I’m unclear as to whether Stranger Than Fiction is a comedy or a tragedy. I guess strictly speaking it’s a romantic comedy, but really, that’s not the story of the movie; the story of the movie is about how something dies. Does a great person have a downfall? Yep. So I think I have to read it as a bittersweet tragedy, albeit one with an ending which could be seen as rather happy.
Then again, it perhaps betrays my bibliophiliac nature that I think the death of a novel is a tragedy. But — no, I think I’m on target. A classic tragedy is inevitable. In Stranger Than Fiction, everyone makes the right decisions; ethics prevail throughout. It just so happens that the result of these decisions is that Karen Eiffel doesn’t complete her greatest novel.
But the alternative would have been worse. It’s to the movie’s credit that there’s a bit of uncertainty there, though. Around fifteen minutes before the end, I thought Harold was going to die, and that would have been an impressive choice. Then I thought we were going to have a saccharine ending; then it was redeemed, because it was clear that the choice made was a painful one. Dustin Hoffman and Emma Thompson pretty much pulled this off with their final scene; perfect portrayal of two people who know a sacrifice has been made.

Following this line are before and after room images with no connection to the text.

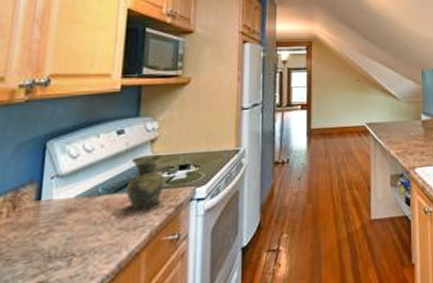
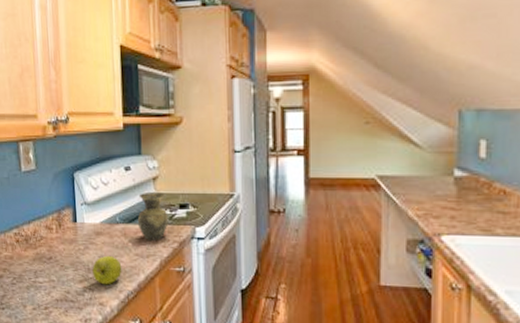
apple: none [54,234,99,274] -> present [92,255,122,285]

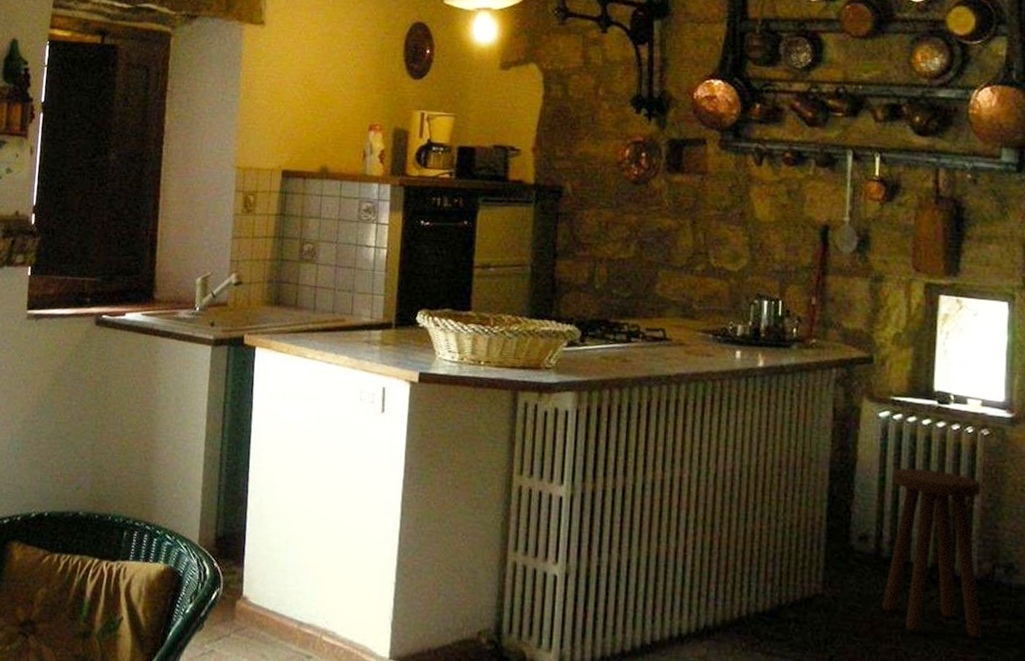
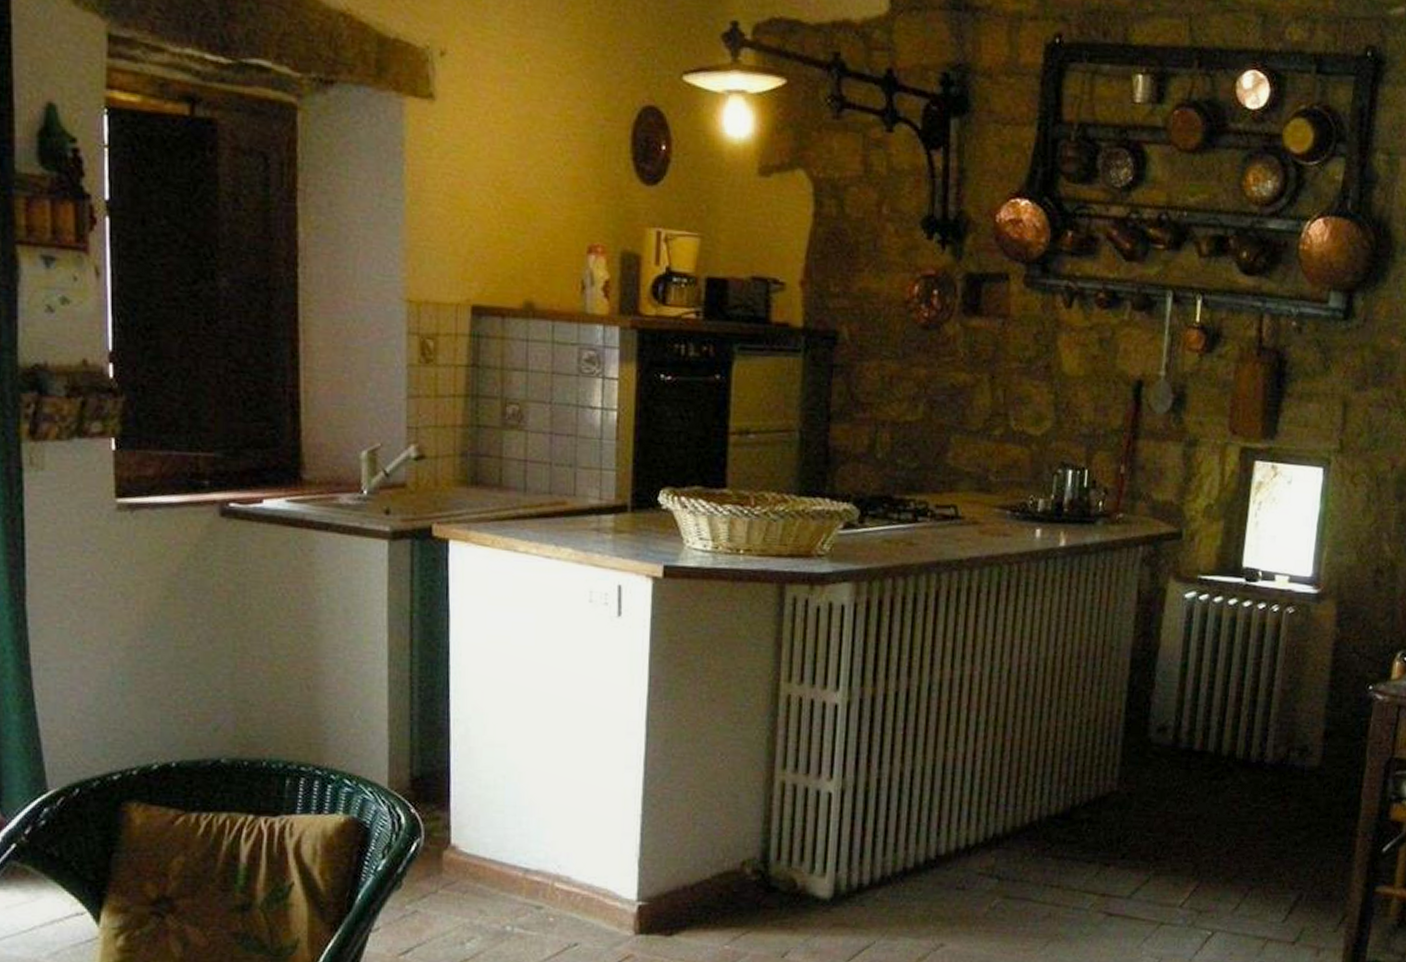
stool: present [882,468,982,638] -> none [1177,652,1283,824]

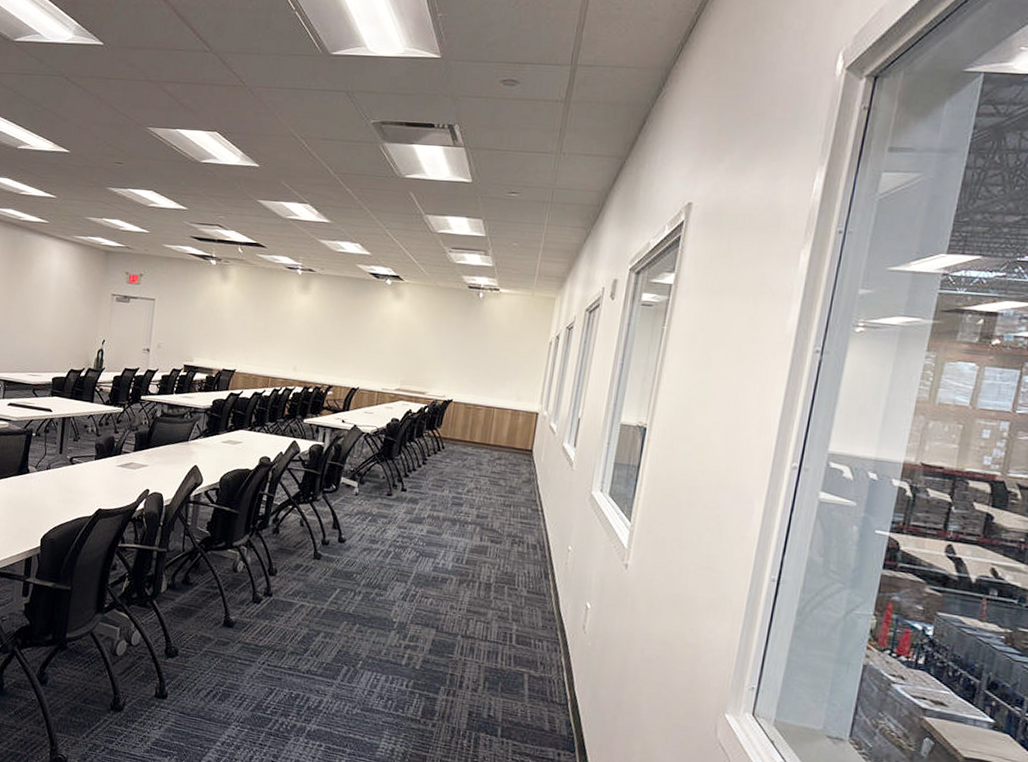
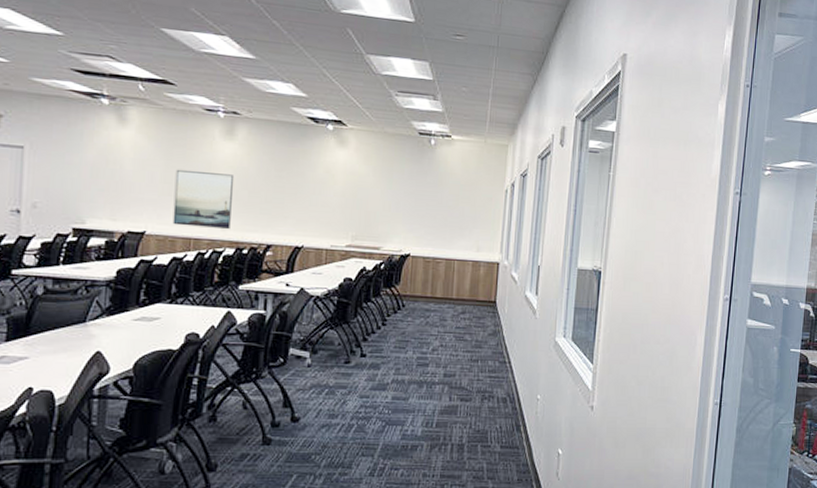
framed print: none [256,318,307,370] -> present [172,169,235,229]

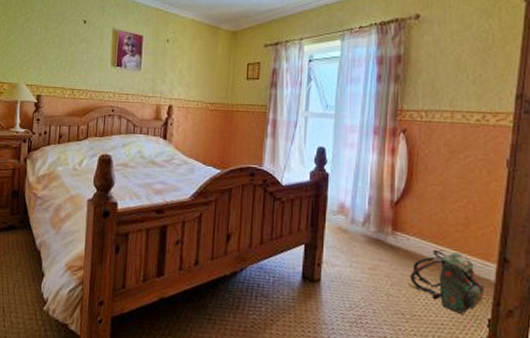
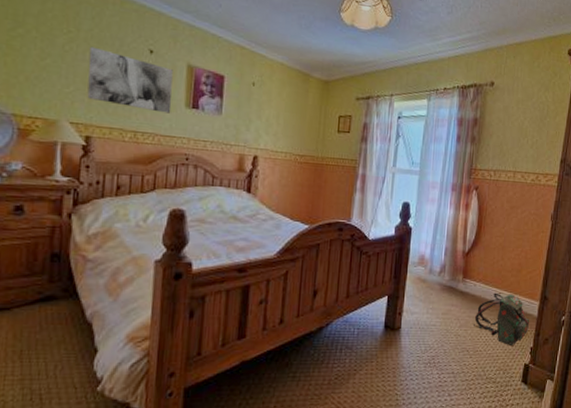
wall art: none [38,23,102,72] -> present [87,46,173,114]

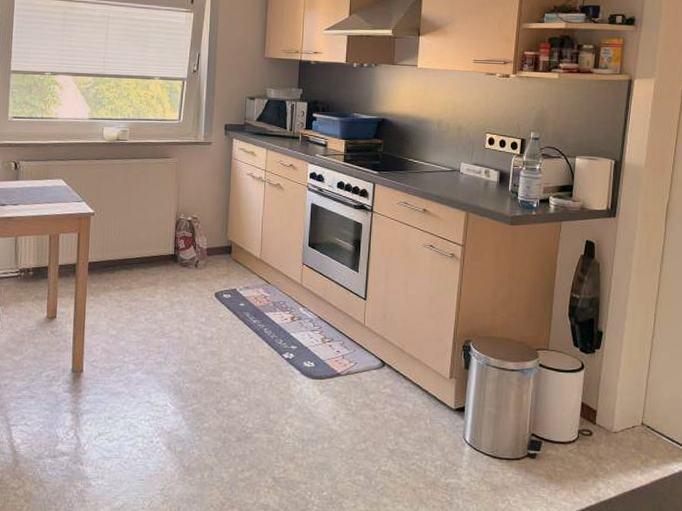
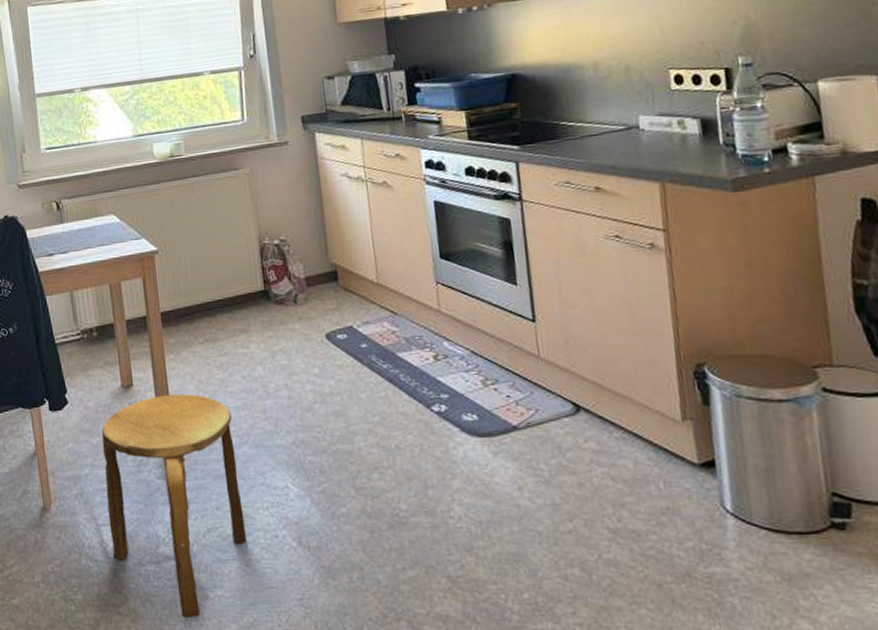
stool: none [18,327,132,501] -> present [102,393,247,619]

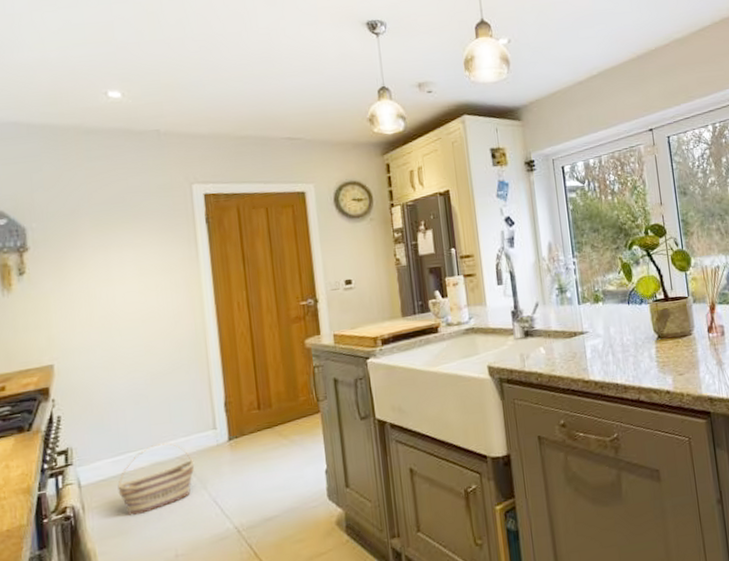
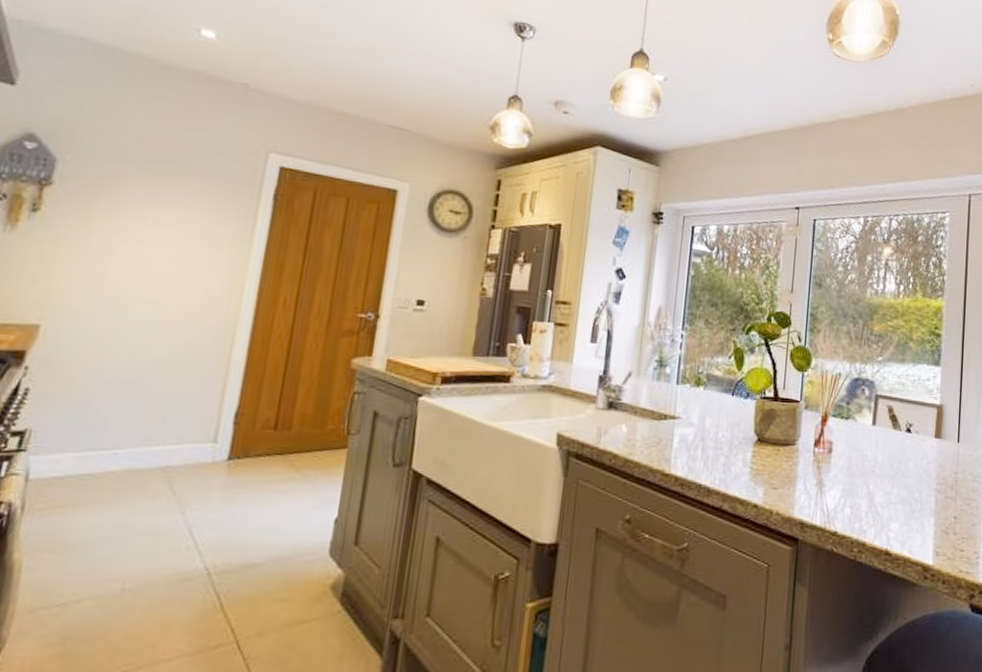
basket: present [117,442,195,517] -> none [72,446,179,530]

The two of them more or less made the movie work all along, actually. Will Ferrell was good; the role wasn’t deeply demanding, but he did avoid hamming it up and he was perfectly decent as a mostly blank cipher. I’m guessing he’ll do one of these every few years to maintain cred, and if he’s this good every time he’ll deserve whatever cred he gets. But really, it was Thompson and Hoffman deserve the credit for creating the context in which he could work.